==== Texte extrait ====
Face aux dessinateurs de mangas qui sortent 48 pages en 2 semaines et face aux dessinateurs de comics qui sortent 48 pages en 2 mois, il est difficile de fidéliser un public avec des dessinateurs de bandes dessinées qui font 48 pages en 2 ans… Donc de plus en plus d'éditeurs ont opté pour la formule gagnante de la collection thématique où interviennent plusieurs auteurs (les puristes crient à l'hérésie, mais il fallait bien trouver une solution pour ne pas dépérir encore davantage face à la concurrence). C'est dans cette optique qu'après la collection "Sept" les éditions Delcourt ont continué à dégainer avec la collection "Jour J" dédié aux uchronies !
(mais il y a un truc chiant avec cette dernière, c'est qu'à chaque nouveau tome ne sait pas s'il s'agit d'un one-shot ou la première partie d'une minisérie)
Dans ce tome 23, intitulé "La République des esclaves", nous revivons la geste de Spartacus, héros de l'Antiquité qui s'est battu et qui est mort pour défendre la liberté, l'égalité et la fraternité ! Mais il s'agit peut-être moins d'une uchronie sur Spartacus que d'une uchronie sur Julius Caius César qui ici scelle son destin en deux temps. (La première fois en tuant des enfants, la deuxième fois en épargnant des enfants : les dieux sont joueurs, les dieux sont cruels…)
Le point de divergence se situe en 71 après J.-C., car ici les pirates de Cilicie ont choisi de ne pas trahir les esclaves révoltés et les ont fait passer en Sicile où ils ont pris le pouvoir pour fonder une nouvelle république qui a aboli l'esclavage. Nous nous retrouvons donc en 58 avant J.-C., et la République des affranchis est coincée entre une Rome revancharde et une province africaine de plus en plus rebelle… Dans le Game of Thrones romain, César et Crassus décident d'en finir avec elle pour avoir les mains libres d'affronter Pompée le Grand : le divin Jules n'ira donc pas en Gaule, mais en Sicile… Spartacus a été averti par les siens qu'un assassin a été envoyé pour l'éliminer, et il fait surveiller le jeune et courageux Magon qui fait les yeux doux à sa fille promise au jeune Titus, fils de Crixus.
==== Données fournies ====
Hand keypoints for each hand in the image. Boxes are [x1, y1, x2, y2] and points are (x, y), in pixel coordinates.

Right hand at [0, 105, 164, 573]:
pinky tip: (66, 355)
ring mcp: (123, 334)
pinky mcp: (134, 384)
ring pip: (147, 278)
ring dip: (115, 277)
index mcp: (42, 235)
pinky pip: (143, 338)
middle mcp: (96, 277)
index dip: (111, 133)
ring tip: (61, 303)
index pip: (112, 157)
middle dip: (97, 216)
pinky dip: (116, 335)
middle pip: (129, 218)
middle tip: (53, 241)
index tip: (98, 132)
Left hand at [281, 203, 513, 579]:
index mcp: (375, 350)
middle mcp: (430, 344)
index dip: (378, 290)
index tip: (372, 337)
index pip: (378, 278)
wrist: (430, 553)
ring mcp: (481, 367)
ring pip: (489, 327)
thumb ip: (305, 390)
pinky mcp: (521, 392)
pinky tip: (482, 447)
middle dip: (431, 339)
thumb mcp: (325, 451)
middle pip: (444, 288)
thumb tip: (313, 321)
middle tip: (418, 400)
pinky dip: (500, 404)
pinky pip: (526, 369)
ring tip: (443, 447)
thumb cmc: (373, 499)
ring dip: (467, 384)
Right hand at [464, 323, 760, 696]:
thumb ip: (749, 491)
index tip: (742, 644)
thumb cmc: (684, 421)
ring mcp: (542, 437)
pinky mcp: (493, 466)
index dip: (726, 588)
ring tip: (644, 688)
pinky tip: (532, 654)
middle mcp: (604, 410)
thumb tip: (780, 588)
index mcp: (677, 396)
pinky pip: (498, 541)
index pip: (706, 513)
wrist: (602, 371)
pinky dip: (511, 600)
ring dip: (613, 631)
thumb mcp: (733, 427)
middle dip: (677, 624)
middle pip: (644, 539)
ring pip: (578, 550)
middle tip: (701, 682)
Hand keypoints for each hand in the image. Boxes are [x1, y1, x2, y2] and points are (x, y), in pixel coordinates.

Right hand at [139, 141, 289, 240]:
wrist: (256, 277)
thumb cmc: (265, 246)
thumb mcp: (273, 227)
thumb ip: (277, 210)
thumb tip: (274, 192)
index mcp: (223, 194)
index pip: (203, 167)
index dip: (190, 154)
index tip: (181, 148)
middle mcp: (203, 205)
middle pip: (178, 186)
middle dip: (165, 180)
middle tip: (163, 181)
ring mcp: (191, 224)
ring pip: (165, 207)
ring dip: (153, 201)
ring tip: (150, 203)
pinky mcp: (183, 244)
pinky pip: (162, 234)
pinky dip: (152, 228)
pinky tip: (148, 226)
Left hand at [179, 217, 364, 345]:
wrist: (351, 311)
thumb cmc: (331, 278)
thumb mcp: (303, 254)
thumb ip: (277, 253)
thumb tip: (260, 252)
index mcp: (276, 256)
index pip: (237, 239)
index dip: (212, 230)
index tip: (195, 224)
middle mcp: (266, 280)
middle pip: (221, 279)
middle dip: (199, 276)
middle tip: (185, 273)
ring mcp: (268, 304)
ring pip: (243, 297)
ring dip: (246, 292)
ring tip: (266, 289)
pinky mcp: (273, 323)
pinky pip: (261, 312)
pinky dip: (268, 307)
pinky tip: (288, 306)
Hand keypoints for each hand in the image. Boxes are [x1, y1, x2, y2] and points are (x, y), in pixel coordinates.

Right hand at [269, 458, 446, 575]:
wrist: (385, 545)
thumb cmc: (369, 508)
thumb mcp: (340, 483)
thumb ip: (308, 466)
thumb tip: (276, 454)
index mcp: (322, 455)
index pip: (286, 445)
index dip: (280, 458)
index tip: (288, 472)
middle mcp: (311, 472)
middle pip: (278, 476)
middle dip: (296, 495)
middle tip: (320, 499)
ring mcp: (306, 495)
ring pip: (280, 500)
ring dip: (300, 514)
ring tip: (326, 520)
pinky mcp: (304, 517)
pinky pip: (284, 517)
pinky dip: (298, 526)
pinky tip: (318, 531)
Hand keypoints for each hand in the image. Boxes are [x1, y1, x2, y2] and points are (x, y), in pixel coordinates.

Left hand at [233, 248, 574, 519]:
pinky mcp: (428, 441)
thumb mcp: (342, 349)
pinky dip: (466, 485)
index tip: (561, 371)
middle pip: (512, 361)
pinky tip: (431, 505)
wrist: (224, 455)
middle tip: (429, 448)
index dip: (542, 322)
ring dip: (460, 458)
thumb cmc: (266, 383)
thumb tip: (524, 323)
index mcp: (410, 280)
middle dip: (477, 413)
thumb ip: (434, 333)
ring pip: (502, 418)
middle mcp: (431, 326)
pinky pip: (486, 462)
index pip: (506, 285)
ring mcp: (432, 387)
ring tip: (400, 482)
====
==== Données fournies ====
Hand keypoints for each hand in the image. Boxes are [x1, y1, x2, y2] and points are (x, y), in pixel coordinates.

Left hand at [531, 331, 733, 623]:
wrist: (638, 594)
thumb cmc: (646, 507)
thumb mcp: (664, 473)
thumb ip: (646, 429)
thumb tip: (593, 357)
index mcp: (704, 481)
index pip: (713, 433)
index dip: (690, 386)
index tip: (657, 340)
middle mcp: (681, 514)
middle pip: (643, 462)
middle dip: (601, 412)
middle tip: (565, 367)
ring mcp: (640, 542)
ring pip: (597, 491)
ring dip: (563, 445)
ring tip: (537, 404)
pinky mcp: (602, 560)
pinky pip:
====
*Liste des activités*:
[1] Recopiez fidèlement le passage de la critique de « La République des esclaves » qui s'ouvre sur les mots contenant "Face aux dessinateurs de mangas" et se clôt sur "aux uchronies !".
[2] D'après la critique de « La République des esclaves », dans quelle île les pirates de Cilicie font-ils passer les esclaves révoltés ?
[3] Reprenez la critique de « La République des esclaves » à la suite de sa dernière phrase.

*Réponses par activité*:
[1]
Face aux dessinateurs de mangas qui sortent 48 pages en 2 semaines et face aux dessinateurs de comics qui sortent 48 pages en 2 mois, il est difficile de fidéliser un public avec des dessinateurs de bandes dessinées qui font 48 pages en 2 ans… Donc de plus en plus d'éditeurs ont opté pour la formule gagnante de la collection thématique où interviennent plusieurs auteurs (les puristes crient à l'hérésie, mais il fallait bien trouver une solution pour ne pas dépérir encore davantage face à la concurrence). C'est dans cette optique qu'après la collection "Sept" les éditions Delcourt ont continué à dégainer avec la collection "Jour J" dédié aux uchronies !

[2] En Sicile.

[3]
Je suis un peu resté sur ma faim : difficile de raconter en 48 pages l'équivalent du film de Riccardo Freda (1953), du film de
Stanley Kubrick (1960), ou les quatre saisons de la série epicness to the max de Steven S. DeKnight (2010-2013). du coup l'uchronie n'est pas si différente de l'Histoire puisque la tragédie et la fin sont les mêmes, la Sicile remplaçant l'Italie du Sud et l'Etna remplaçant le Vésuve… Mais les auteurs ont eu l'intelligence de piocher dans les autres révoltes serviles de l'époque pour nourrir le récit et le background : celle d'Enus en Sicile (-140/-132), celle d'Aristonicos en Asie Mineure (-132/-129), et celle en Sicile encore de Salvius-Tryphon et d'Athénion (-104/-100)… Car passé un cap les inégalités sociales deviennent si importantes qu'elles tuent la foi en l'avenir, et les hommes se réfugient alors dans l'Utopie pour continuer à croire que demain peut être meilleur qu'aujourd'hui : tel était l'horizon des hommes et des femmes de la Mare Nostrum aux IIe et Ier siècles avant J.-C… (ceci est un message à caractère informatif : vu comment les homines crevarices qui dirigent le monde en ont rien à foutre des 7,5 milliards de personnes qui habitent notre planète, ça va forcément mal finir à un moment ou à un autre ! MDM)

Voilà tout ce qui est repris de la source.